• WHAT YOU NEED TO DO
Print every row below verbatim, leaving each one unchanged.

• PROVIDED INFORMATION
▼

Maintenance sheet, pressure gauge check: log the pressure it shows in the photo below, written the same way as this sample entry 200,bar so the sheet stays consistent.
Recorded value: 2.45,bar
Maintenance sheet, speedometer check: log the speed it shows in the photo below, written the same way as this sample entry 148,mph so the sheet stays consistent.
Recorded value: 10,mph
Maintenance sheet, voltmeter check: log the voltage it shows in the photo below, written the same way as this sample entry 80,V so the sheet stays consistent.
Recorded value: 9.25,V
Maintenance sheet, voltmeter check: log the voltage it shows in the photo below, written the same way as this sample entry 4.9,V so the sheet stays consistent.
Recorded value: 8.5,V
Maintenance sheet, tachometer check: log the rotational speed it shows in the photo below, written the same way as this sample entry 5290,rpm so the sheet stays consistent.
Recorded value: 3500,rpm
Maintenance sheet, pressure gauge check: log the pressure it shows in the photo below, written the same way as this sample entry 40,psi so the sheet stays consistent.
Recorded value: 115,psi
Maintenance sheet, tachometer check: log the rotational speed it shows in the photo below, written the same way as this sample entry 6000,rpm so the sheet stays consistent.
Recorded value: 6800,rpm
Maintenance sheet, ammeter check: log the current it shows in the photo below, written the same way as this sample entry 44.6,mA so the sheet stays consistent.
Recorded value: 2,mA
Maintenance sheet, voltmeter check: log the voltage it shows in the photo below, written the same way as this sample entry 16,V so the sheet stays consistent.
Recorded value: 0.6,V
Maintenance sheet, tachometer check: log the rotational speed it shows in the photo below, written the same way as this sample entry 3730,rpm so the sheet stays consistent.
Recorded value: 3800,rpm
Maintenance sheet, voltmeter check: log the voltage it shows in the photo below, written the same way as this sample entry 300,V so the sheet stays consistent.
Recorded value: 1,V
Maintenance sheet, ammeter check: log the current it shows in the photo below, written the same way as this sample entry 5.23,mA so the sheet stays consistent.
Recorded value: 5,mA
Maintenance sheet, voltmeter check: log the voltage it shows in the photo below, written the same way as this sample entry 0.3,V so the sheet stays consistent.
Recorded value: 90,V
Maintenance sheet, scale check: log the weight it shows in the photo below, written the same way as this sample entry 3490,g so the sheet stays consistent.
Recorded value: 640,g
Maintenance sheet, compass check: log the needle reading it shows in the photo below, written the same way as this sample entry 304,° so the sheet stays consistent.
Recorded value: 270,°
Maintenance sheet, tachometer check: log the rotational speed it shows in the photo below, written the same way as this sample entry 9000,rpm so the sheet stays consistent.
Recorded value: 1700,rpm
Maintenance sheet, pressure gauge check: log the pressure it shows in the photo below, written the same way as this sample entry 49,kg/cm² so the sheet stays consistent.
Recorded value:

▲

• SOLUTION TO THIS EXERCISE
Maintenance sheet, pressure gauge check: log the pressure it shows in the photo below, written the same way as this sample entry 200,bar so the sheet stays consistent.
Recorded value: 2.45,bar
Maintenance sheet, speedometer check: log the speed it shows in the photo below, written the same way as this sample entry 148,mph so the sheet stays consistent.
Recorded value: 10,mph
Maintenance sheet, voltmeter check: log the voltage it shows in the photo below, written the same way as this sample entry 80,V so the sheet stays consistent.
Recorded value: 9.25,V
Maintenance sheet, voltmeter check: log the voltage it shows in the photo below, written the same way as this sample entry 4.9,V so the sheet stays consistent.
Recorded value: 8.5,V
Maintenance sheet, tachometer check: log the rotational speed it shows in the photo below, written the same way as this sample entry 5290,rpm so the sheet stays consistent.
Recorded value: 3500,rpm
Maintenance sheet, pressure gauge check: log the pressure it shows in the photo below, written the same way as this sample entry 40,psi so the sheet stays consistent.
Recorded value: 115,psi
Maintenance sheet, tachometer check: log the rotational speed it shows in the photo below, written the same way as this sample entry 6000,rpm so the sheet stays consistent.
Recorded value: 6800,rpm
Maintenance sheet, ammeter check: log the current it shows in the photo below, written the same way as this sample entry 44.6,mA so the sheet stays consistent.
Recorded value: 2,mA
Maintenance sheet, voltmeter check: log the voltage it shows in the photo below, written the same way as this sample entry 16,V so the sheet stays consistent.
Recorded value: 0.6,V
Maintenance sheet, tachometer check: log the rotational speed it shows in the photo below, written the same way as this sample entry 3730,rpm so the sheet stays consistent.
Recorded value: 3800,rpm
Maintenance sheet, voltmeter check: log the voltage it shows in the photo below, written the same way as this sample entry 300,V so the sheet stays consistent.
Recorded value: 1,V
Maintenance sheet, ammeter check: log the current it shows in the photo below, written the same way as this sample entry 5.23,mA so the sheet stays consistent.
Recorded value: 5,mA
Maintenance sheet, voltmeter check: log the voltage it shows in the photo below, written the same way as this sample entry 0.3,V so the sheet stays consistent.
Recorded value: 90,V
Maintenance sheet, scale check: log the weight it shows in the photo below, written the same way as this sample entry 3490,g so the sheet stays consistent.
Recorded value: 640,g
Maintenance sheet, compass check: log the needle reading it shows in the photo below, written the same way as this sample entry 304,° so the sheet stays consistent.
Recorded value: 270,°
Maintenance sheet, tachometer check: log the rotational speed it shows in the photo below, written the same way as this sample entry 9000,rpm so the sheet stays consistent.
Recorded value: 1700,rpm
Maintenance sheet, pressure gauge check: log the pressure it shows in the photo below, written the same way as this sample entry 49,kg/cm² so the sheet stays consistent.
Recorded value:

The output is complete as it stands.